MİLLETİN KAYA GİBİ İRADESİ
Artık ok yaydan tamamen çıkmıştı. 17/25 Aralık polis-yargı destekli darbe girişimi sonrasında, Millî Güvenlik Kurulu tarafından ‘Fetullahçı Terör Örgütü’ (FETÖ) olarak tanımlanan ihanet şebekesi, artık son hamlesini yapmak zorundaydı. 15 Temmuz 2016’da, TSK içine sızmış hainleri kullanarak. bir askerî darbe girişimine yeltendi. Sonucu hepimiz biliyoruz: Türk Milleti’nin kaya gibi sert iradesine toslayıp, kafaları gözleri dağıldı.
Elbette bu büyük ihanet, FETÖ hainlerinin devletten temizlenmesi için büyük bir fırsat sundu Türk Milletine. Dahası, açığa düşen onbinlerce FETÖ’cü hain, kaçak yollardan ülkeyi terk etti. O dönemdeki bazı yazılarımda, “Bu hainler, vatanı kaybetmenin ve vatansız haymatlos haline gelmenin nasıl bir acı olduğunu, yakın bir gelecekte anlamaya başlayacaklar…” anlamında ifadeler kullanmıştım.
HAYMATLOSUN AKIBETİ
Evet… FETÖ ihanet şebekesinin en tepedeki kuklası, kuklacının memleketinde, bir vatansız haymatlos olarak hayata veda etti. Cenaze ayini, örgüt tarafından alabildiğince gizli kapaklı yapmaya çalışıldı. Sızan bilgiler ve hainlerin ‘fetvacısı’nın itiraf gibi beyanlarına göre; baş hain, İslamî usullere göre gömülmedi. Ne salavat, ne tekbir getirildi o ayin sırasında. Hatta iddialara bakılırsa, bir Hıristiyan gibi, İncil’den pasajlar okunarak, tabutuyla birlikte kuyulandı. Geriye, tabutuna örtülen yeşil örtü üzerindeki, İsrail bayrağının da simgesi olan ‘Siyon Yıldızı’ kaldı akıllarda.

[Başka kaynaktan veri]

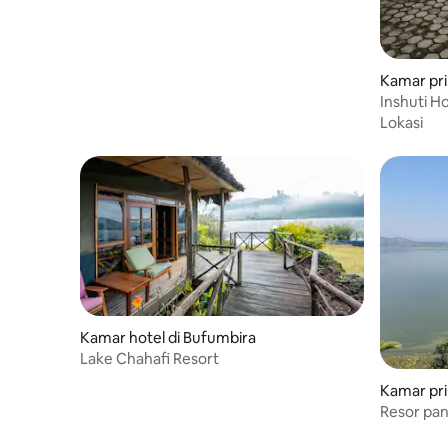
Kamar pri
Inshuti H
dalam)
Lokasi
Kamar hotel di Bufumbira
Lake Chahafi Resort
Kamar pri
Resor pa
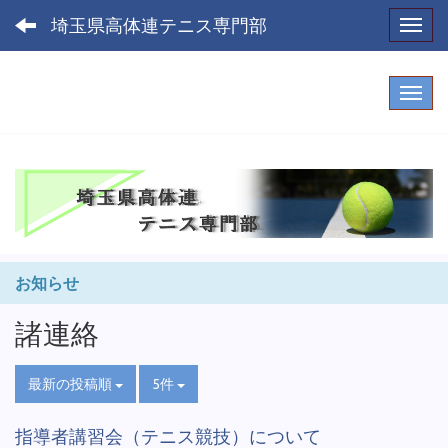
埼玉県高体連テニス専門部
Toggl
お知らせ
諸連絡
最新の投稿順
5件
指導者講習会（テニス競技）について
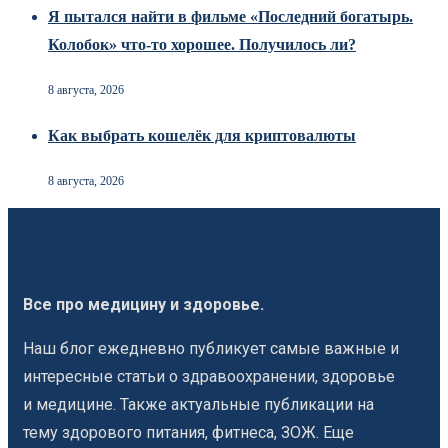
Я пытался найти в фильме «Последний богатырь.
Колобок» что-то хорошее. Получилось ли?
8 августа, 2026
Как выбрать кошелёк для криптовалюты
8 августа, 2026
Все про медицину и здоровье.
Наш блог ежедневно публикует самые важные и
интересные статьи о здравоохранении, здоровье
и медицине. Также актуальные публикации на
тему здорового питания, фитнеса, ЗОЖ. Еще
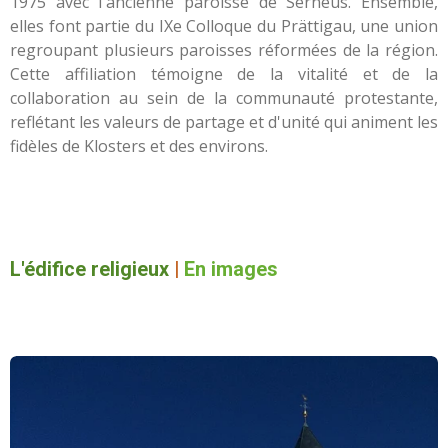
1975 avec l'ancienne paroisse de Serneus. Ensemble,
elles font partie du IXe Colloque du Prättigau, une union
regroupant plusieurs paroisses réformées de la région.
Cette affiliation témoigne de la vitalité et de la
collaboration au sein de la communauté protestante,
reflétant les valeurs de partage et d'unité qui animent les
fidèles de Klosters et des environs.
L'édifice religieux
|
En images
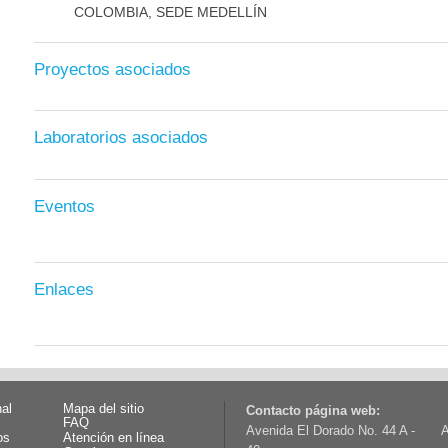
COLOMBIA, SEDE MEDELLÍN
Proyectos asociados
Laboratorios asociados
Eventos
Enlaces
nal
Mapa del sitio
Contacto página web:
FAQ
Avenida El Dorado No. 44 A -
A
os
Atención en línea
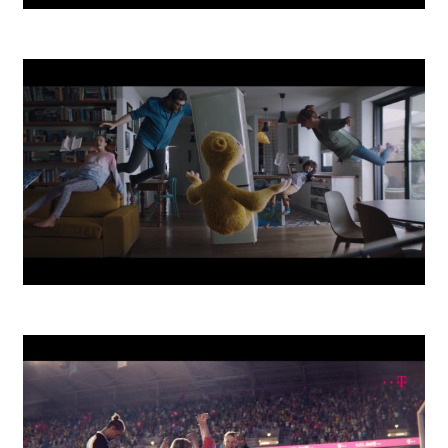
Smartbanking App
Zero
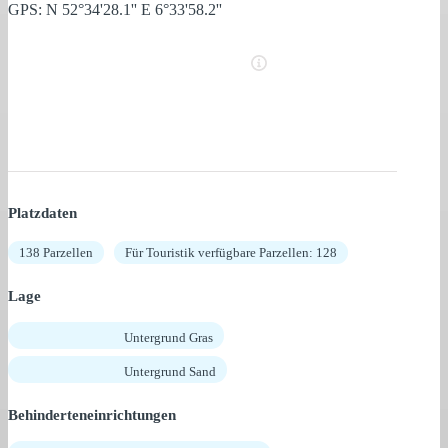
GPS: N 52°34'28.1'' E 6°33'58.2''
Platzdaten
138 Parzellen
Für Touristik verfügbare Parzellen: 128
Lage
Untergrund Gras
Untergrund Sand
Behinderteneinrichtungen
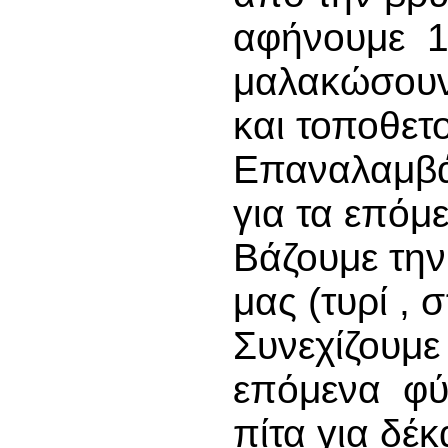
αφήνουμε 1
μαλακώσουν
και τοποθετ
Επαναλαμβά
για τα επόμ
Βάζουμε την
μας (τυρί , 
Συνεχίζουμε 
επόμενα φύ
πίτα για δέ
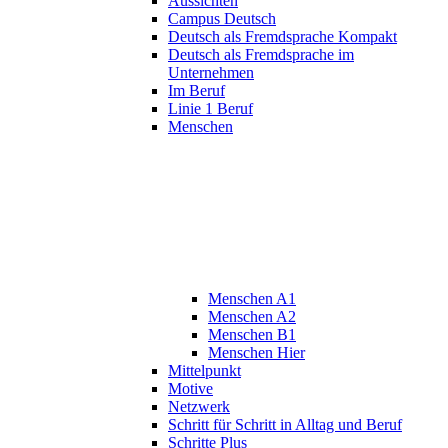
Aussichten
Campus Deutsch
Deutsch als Fremdsprache Kompakt
Deutsch als Fremdsprache im
Unternehmen
Im Beruf
Linie 1 Beruf
Menschen
Menschen A1
Menschen A2
Menschen B1
Menschen Hier
Mittelpunkt
Motive
Netzwerk
Schritt für Schritt in Alltag und Beruf
Schritte Plus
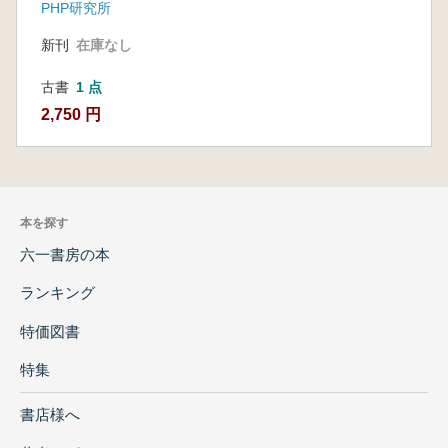
方まで
PHP研究所
新刊
在庫なし
古書
1 点
2,750 円
本を探す
六一書房の本
ランキング
特価図書
特集
書店様へ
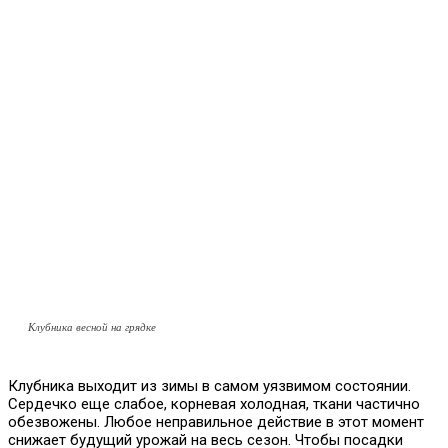
Клубника весной на грядке
Клубника выходит из зимы в самом уязвимом состоянии.
Сердечко еще слабое, корневая холодная, ткани частично
обезвожены. Любое неправильное действие в этот момент
снижает будущий урожай на весь сезон. Чтобы посадки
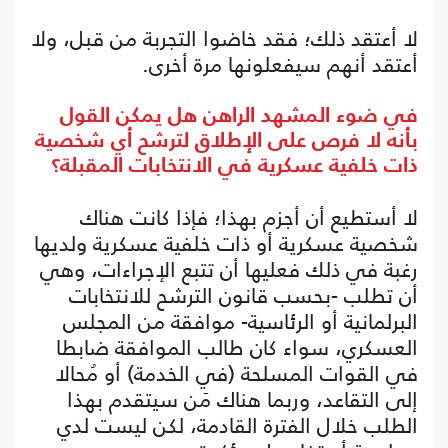
لا أعتقد ذلك؛ فقد خاضوا التجربة من قبل، ولا
أعتقد أنهم سيفعلونها مرة أخرى.
في ضوء المشهد الراهن هل يمكن القول
بأنه لا فرص على الإطلاق لترشح أي شخصية
ذات خلفية عسكرية في الانتخابات المقبلة؟
لا أستطيع أن أجزم بهذا؛ فإذا كانت هناك
شخصية عسكرية أو ذات خلفية عسكرية ولديها
رغبة في ذلك فعليها أن تتبع الإجراءات، وهي
أن تطلب -بحسب قانون الترشح للانتخابات
البرلمانية أو الرئاسية- موافقة من المجلس
العسكري، سواء كان طالب الموافقة ضابطا
في القوات المسلحة (في الخدمة) أو مُحالا
إلى التقاعد، وربما هناك مَن سيتقدم بهذا
الطلب خلال الفترة القادمة، لكن ليست لدي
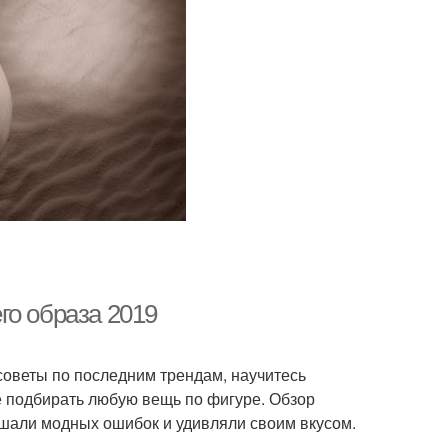
го образа 2019
советы по последним трендам, научитесь
е подбирать любую вещь по фигуре. Обзор
ршали модных ошибок и удивляли своим вкусом.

Hangi din üzere yaşadığı ve hangi din üzere gömüldüğü… Ve dahi Hak Divanında hakkında verilecek hüküm, bizlere gaip fakat Yaratıcımıza ayandır.
Ya Rab!... Türkiye’ye, Türk Milletine ve Ümmet-i Muhammed’e nice ihanetler ettiğini gördüğümüz o zata, mutlak adaletinin gereğince muamele eyle. Bir dönem aldanmış olsak da neticede biz onu ‘iyi bilmedik’ ve ‘hakkımızı helal etmiyoruz’.
Son sözümüz: Hepimizi aldattı. En hassas duygularımızdan ve imanımızdan cımbızla yakaladı bizleri. Hainlere, bile isteye alet olmasak da, ihanete zamanında engel olamayışımızın sorumluluğu hepimize aittir. O sorumluluğun tamamını, Başkan Erdoğan veya diğer devlet yöneticilerine yüklemeye hakkımız yok. Kişisel olarak nedametimi çeşitli vesilelerle ve de aha burada dile getirdim.
Yüce Rabbimiz taksiratımızı affetsin.